▶ **Excerpt to read**

During a typical year 131.6 nights will fall below 32 F, but only 7.8 days fail to top 50 F, and there are only seven occurrences of nights falling to 0 F or lower, notably on December 24, 1953, and January 11, 1962, when the record low of −2 F was set.

Rainfall is generally scanty outside of the monsoon season, with substantial falls from winter storms being rare, although December 1991 did see 4.76 in of rain. The wettest month since continuous records began in 1942 has been August 2014 with 6.17 in, whilst the wettest calendar year has been 1983 with 18.88 in and the driest 1956 with 3.49 in. Snowfall is most unusual, with the median being zero and the mean only 0.5 in. The most snowfall ever in Duncan was 15.0 in during the record Western cold wave of January 1949.

Climate data for Duncan, Arizona (1971–2000; extremes 1901–2001)

▶ **Stored data**
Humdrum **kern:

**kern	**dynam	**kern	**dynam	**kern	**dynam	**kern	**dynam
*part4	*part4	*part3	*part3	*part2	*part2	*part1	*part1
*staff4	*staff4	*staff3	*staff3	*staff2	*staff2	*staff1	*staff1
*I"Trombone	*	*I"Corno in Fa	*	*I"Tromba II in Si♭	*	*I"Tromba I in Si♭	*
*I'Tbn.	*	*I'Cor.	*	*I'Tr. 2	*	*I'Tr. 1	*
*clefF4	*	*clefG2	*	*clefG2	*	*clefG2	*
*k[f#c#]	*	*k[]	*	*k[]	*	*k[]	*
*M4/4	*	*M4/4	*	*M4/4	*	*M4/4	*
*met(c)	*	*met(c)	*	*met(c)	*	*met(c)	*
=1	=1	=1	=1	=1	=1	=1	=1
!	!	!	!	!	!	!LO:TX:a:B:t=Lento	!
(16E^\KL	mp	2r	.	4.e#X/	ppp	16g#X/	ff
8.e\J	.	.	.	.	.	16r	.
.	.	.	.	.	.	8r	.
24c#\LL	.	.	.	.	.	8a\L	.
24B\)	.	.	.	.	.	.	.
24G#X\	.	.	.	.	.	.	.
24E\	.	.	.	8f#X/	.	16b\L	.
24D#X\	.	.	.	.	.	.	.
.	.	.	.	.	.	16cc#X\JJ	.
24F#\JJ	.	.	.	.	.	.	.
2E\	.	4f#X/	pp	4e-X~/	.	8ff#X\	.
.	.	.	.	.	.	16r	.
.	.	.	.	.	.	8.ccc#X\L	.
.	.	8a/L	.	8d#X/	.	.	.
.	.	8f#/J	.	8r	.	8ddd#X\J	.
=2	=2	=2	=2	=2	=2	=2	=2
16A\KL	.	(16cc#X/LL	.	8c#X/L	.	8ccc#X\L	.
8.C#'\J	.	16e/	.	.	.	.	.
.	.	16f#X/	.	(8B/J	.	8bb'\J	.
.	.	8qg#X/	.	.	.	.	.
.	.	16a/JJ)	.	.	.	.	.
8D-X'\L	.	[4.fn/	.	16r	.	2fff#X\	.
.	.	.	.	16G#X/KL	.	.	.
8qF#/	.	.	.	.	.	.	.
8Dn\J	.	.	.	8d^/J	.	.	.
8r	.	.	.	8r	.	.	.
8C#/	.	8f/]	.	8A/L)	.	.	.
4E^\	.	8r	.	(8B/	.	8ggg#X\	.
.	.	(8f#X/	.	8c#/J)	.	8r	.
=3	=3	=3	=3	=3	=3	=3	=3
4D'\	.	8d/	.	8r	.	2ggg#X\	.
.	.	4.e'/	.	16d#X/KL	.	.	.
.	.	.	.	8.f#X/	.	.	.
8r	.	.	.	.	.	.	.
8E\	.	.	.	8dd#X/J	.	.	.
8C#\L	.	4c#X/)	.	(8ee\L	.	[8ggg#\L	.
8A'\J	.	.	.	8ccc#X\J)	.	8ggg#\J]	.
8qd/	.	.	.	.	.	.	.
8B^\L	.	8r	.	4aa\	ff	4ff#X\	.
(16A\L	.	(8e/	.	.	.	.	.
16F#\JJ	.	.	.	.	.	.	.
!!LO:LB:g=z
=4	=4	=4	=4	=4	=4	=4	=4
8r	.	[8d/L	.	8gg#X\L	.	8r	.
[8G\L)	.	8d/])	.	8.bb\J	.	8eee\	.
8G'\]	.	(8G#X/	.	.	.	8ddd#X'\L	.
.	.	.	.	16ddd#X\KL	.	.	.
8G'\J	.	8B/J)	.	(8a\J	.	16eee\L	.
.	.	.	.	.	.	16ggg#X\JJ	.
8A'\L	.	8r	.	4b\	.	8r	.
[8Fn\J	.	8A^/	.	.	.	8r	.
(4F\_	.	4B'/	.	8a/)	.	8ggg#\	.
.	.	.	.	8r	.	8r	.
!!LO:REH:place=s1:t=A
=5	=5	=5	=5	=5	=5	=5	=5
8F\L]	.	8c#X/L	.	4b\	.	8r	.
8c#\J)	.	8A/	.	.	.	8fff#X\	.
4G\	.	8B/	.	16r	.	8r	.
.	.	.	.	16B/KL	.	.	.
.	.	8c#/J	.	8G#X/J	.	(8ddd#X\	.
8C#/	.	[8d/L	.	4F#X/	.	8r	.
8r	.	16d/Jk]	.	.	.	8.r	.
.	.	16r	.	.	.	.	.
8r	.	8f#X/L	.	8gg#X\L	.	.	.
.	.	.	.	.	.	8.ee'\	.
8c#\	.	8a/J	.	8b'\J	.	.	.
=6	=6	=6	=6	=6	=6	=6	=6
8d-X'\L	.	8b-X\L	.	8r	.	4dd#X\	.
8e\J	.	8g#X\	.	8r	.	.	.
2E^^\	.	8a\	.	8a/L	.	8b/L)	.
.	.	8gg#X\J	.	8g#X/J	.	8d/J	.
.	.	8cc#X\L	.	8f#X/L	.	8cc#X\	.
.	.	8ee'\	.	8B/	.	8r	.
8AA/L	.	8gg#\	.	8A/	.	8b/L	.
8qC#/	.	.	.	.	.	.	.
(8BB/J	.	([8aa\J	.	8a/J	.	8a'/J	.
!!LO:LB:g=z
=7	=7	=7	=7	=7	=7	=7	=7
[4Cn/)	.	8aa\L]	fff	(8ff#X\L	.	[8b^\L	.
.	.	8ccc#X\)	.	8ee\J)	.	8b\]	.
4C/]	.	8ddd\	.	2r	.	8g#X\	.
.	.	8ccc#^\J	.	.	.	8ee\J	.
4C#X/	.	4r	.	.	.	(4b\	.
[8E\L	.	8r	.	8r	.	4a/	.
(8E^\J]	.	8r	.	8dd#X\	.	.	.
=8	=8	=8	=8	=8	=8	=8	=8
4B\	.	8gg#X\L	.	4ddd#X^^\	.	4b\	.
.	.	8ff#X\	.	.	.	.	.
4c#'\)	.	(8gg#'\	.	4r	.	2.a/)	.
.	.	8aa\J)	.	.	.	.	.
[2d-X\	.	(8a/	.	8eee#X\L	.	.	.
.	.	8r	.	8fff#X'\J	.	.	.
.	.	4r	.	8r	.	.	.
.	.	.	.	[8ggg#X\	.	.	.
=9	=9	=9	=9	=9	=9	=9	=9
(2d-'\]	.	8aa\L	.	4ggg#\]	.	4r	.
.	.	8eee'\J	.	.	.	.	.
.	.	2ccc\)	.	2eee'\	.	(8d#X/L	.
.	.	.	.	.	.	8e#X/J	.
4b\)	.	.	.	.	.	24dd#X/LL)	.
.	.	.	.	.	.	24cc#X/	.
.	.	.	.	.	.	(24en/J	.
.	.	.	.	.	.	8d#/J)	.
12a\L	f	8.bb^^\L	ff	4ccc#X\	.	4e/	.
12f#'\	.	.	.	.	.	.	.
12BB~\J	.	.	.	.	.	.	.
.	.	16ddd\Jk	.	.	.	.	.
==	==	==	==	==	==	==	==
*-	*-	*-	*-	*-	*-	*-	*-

▶ **Task list**
1. Repeat the passage on Duncan's climate starting with "Rainfall is generally" and going on through "(1971–2000; extremes 1901–2001)", swapping "monsoon season" for "rainy season".
2. List every temperature given in degrees Fahrenheit in the passage on Duncan's climate.

▶ **Solutions in order**
1.
Rainfall is generally scanty outside of the rainy season, with substantial falls from winter storms being rare, although December 1991 did see 4.76 in of rain. The wettest month since continuous records began in 1942 has been August 2014 with 6.17 in, whilst the wettest calendar year has been 1983 with 18.88 in and the driest 1956 with 3.49 in. Snowfall is most unusual, with the median being zero and the mean only 0.5 in. The most snowfall ever in Duncan was 15.0 in during the record Western cold wave of January 1949.

Climate data for Duncan, Arizona (1971–2000; extremes 1901–2001)

2. 32 F, 50 F, 0 F, −2 F